#### DATASET
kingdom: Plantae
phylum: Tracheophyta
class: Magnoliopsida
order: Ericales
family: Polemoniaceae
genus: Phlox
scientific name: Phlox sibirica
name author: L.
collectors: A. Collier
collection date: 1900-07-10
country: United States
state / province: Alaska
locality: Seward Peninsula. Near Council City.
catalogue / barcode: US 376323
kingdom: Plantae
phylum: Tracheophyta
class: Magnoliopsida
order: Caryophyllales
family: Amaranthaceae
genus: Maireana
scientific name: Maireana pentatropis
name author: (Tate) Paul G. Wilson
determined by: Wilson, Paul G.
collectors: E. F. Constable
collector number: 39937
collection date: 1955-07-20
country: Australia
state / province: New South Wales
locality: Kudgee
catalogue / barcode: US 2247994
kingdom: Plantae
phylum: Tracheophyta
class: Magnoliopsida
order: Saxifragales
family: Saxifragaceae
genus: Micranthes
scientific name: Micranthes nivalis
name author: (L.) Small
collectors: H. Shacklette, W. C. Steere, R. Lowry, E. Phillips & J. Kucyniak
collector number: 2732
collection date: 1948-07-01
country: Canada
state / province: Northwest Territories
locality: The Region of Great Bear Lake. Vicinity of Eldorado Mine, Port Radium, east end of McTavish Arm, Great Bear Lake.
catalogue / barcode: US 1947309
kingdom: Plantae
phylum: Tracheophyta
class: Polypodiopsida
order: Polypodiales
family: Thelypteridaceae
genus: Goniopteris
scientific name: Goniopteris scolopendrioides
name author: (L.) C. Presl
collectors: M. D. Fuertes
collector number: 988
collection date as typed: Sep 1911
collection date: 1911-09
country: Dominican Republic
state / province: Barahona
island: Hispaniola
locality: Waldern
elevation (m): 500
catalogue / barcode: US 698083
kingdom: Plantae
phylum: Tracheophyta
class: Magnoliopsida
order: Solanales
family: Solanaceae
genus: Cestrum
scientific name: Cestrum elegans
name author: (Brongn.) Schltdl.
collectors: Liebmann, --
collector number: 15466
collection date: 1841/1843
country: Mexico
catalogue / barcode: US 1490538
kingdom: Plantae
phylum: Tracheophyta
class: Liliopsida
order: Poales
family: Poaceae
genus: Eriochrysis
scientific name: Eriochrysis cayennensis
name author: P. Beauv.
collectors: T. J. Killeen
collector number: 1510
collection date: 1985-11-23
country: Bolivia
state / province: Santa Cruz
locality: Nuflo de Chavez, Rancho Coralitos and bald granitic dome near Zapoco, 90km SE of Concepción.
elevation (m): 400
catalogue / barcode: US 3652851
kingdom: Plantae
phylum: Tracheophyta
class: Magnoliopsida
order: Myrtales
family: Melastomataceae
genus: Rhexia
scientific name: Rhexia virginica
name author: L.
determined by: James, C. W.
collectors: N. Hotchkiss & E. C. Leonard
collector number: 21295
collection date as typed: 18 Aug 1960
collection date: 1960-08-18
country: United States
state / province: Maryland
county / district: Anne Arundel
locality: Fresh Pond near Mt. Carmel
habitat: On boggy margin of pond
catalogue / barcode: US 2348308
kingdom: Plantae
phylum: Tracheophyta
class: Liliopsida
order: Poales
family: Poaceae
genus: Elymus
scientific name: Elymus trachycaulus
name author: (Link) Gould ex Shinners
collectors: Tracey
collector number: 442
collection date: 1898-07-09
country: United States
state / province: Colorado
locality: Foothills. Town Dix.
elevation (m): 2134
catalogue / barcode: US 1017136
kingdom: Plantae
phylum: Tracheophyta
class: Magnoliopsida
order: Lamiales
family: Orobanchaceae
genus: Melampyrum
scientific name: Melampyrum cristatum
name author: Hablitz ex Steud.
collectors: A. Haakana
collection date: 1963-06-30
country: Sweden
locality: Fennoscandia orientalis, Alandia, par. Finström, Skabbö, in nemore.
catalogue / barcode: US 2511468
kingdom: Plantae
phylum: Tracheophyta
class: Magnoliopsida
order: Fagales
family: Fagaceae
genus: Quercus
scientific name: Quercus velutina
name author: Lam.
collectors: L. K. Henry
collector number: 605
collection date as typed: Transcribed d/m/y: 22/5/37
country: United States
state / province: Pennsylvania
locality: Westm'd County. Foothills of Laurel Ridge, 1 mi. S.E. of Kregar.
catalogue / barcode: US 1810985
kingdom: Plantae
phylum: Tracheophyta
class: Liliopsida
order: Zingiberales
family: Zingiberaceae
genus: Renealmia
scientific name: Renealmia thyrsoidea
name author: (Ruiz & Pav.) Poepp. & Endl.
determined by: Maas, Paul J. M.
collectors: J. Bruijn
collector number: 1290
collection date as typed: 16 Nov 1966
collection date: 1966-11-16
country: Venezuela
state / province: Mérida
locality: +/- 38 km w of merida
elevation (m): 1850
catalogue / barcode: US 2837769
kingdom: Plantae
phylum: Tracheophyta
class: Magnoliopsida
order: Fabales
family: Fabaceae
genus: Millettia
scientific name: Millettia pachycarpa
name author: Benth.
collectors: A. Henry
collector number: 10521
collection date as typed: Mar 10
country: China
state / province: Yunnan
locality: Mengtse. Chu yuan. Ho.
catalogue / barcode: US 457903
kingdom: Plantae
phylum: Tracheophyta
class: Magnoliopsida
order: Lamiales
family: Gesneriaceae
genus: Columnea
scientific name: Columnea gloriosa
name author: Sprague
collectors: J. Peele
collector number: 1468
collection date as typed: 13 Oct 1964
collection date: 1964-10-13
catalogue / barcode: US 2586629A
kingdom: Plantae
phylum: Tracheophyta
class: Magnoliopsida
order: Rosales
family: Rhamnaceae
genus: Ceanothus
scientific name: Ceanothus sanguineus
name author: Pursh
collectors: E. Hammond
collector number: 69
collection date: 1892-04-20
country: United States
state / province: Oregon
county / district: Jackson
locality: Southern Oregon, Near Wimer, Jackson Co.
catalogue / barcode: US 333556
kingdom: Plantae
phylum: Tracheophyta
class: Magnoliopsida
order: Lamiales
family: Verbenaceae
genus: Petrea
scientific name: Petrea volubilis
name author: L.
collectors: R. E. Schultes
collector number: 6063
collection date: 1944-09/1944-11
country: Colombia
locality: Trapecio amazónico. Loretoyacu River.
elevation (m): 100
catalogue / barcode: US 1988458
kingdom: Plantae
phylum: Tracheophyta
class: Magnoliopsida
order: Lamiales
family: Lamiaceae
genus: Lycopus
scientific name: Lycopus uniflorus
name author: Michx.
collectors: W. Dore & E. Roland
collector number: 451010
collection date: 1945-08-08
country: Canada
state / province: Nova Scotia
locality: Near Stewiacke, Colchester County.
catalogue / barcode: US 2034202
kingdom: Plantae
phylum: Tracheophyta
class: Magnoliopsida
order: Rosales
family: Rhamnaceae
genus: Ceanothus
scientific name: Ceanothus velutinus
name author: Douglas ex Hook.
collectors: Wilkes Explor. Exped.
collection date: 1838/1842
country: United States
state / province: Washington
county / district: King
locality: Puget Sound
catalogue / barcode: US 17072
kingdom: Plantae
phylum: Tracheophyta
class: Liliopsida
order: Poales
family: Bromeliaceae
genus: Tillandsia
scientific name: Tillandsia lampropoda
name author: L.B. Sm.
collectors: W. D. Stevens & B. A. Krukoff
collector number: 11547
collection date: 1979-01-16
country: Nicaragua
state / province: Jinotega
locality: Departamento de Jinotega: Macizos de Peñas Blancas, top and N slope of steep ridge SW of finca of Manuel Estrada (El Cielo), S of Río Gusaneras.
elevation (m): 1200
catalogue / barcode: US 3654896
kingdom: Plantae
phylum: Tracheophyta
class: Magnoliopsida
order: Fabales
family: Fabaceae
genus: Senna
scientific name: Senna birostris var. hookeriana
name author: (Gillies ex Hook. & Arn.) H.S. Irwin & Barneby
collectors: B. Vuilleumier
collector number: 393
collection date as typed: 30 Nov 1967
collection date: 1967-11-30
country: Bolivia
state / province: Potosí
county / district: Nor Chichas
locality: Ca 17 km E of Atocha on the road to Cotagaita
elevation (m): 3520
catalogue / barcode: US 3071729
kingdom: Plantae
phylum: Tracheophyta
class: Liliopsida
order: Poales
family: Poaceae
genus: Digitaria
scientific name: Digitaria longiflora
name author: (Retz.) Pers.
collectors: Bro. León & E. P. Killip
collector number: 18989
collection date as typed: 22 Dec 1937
########
* **THE PROBLEM**
Copy out everything in the listing above from the line containing "catalogue / barcode: US 3071729" down to the end, with both of those included.

* **ANSWER TO THE TASK**
catalogue / barcode: US 3071729
kingdom: Plantae
phylum: Tracheophyta
class: Liliopsida
order: Poales
family: Poaceae
genus: Digitaria
scientific name: Digitaria longiflora
name author: (Retz.) Pers.
collectors: Bro. León & E. P. Killip
collector number: 18989
collection date as typed: 22 Dec 1937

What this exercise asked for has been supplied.